Black Pepper Benefits
Fruit, essential oil
In Western medicine Black pepper is known for its active constituent piperine. This phyto-chemical is known to calm the nervous system, reduce fevers, relieve pain, and also have an anti-inflammatory effect. It is also an anti-fungal and anti-oxidant. Black pepper is also known to be stimulating to the circulatory system, and is a Rubifacient, which means to bring blood to the skins surface.
Black pepper is therefore good for poor circulation, it is good for reducing fevers, and it is excellent for muscle and joint pain. It is a warming remedy and is indicated for use in stomach pains, flatulence and indigestion.
In Ayurvedic medicine black pepper has been used traditionally for many conditions. Black pepper is used to aid digestion, improve the appetite, treat coughs, colds, breathing and heart problems, to treat colic, diabetes, anaemia and piles. Stomach ailments such as dyspepsia, flatulence, constipation and diarrhoea are all treated with black pepper. In Ayurveda the peppercorns are valued for a range of properties including its hot, light and anti-flatulent effects.
Medicinally it is used in the powdered form, it is often mixed with ginger, cumin, cloves and salt. The powder is often made into a decoction and drunk. It can be applied topically by mixing with clarified butter/ ghee, or other preperations.
A recommended dose of 2-6 grams daily of the powdered black pepper.
Black pepper powder can be mixed with Ghee (clarified butter) and applied to rashes, angry skin conditions and excema, this is an age old folk remedy.
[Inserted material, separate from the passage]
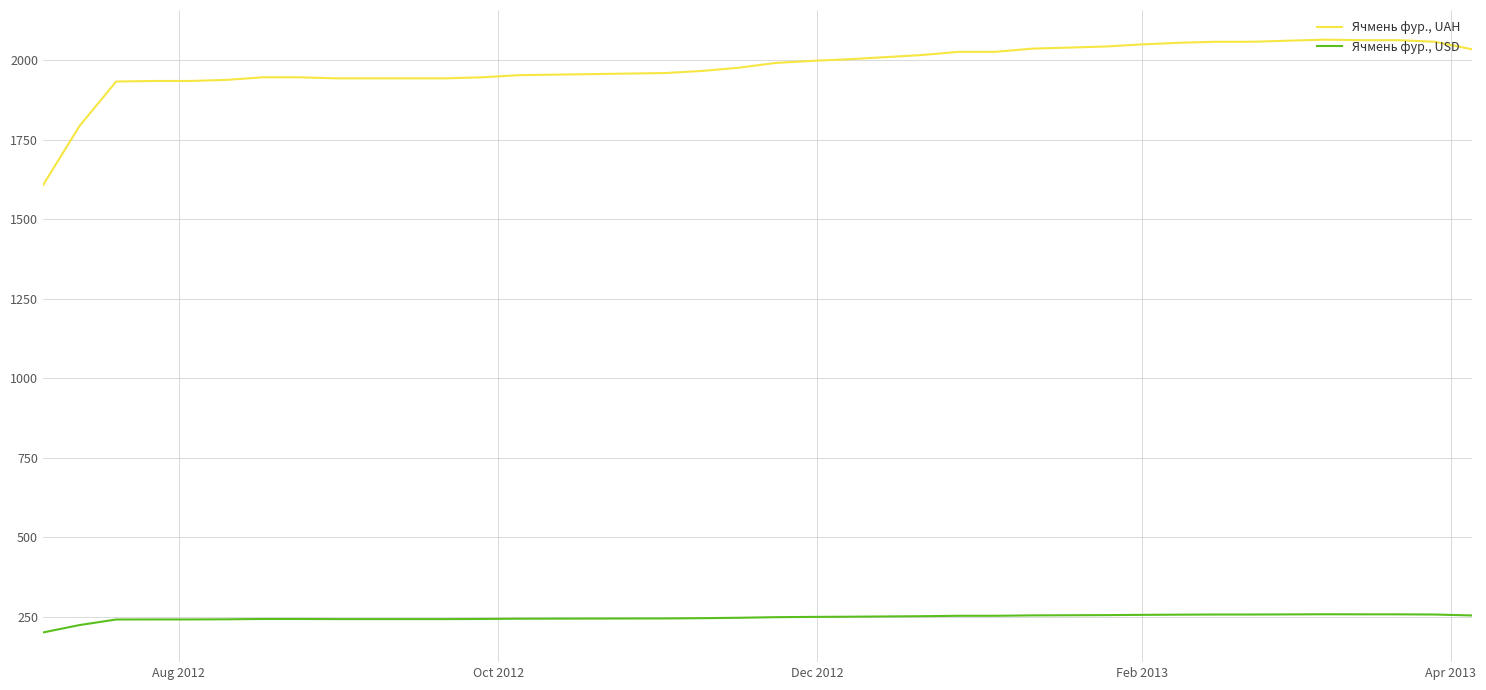

Does the chart display data point markers on the line(s)?

No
Black pepper was found in the nostrils of the Egyptian pharoah king Ramesses II, it is thought to have been used in the mummification process.
Long pepper was traded as early as 4BC, however Black pepper was rarer and more expensive. It was to be found in Greece at this time. Pliny the elder talks of the price of pepper in Rome in 77BC, it was a favourite in Roman cookery.
Pepper was used as currency, as the spice routes fell into the hands of the likes of Attila the hun, then onto the persians, and then Arabs.
Pepper found its place next to salt as a preserving agent for meat, its anti-microbial qualities helped meat stay fresh longer, and certainly masked the taste of partially rotting meat, but it was only affordable by the wealthy in the middle ages.
However as trade routes increased the price of pepper fell, even today, pepper accounts for one-fifth of the world's spice trade.
Black pepper contains a volatile oil (including beta-bisabolene, camphene, beta-caryophyllene, and many other terpenes and sesquiterpenes), up to 9% alkaloids (especially pipperine, largely responsible for the herb's acrid taste), about 11 % proteins, and small amounts of minerals.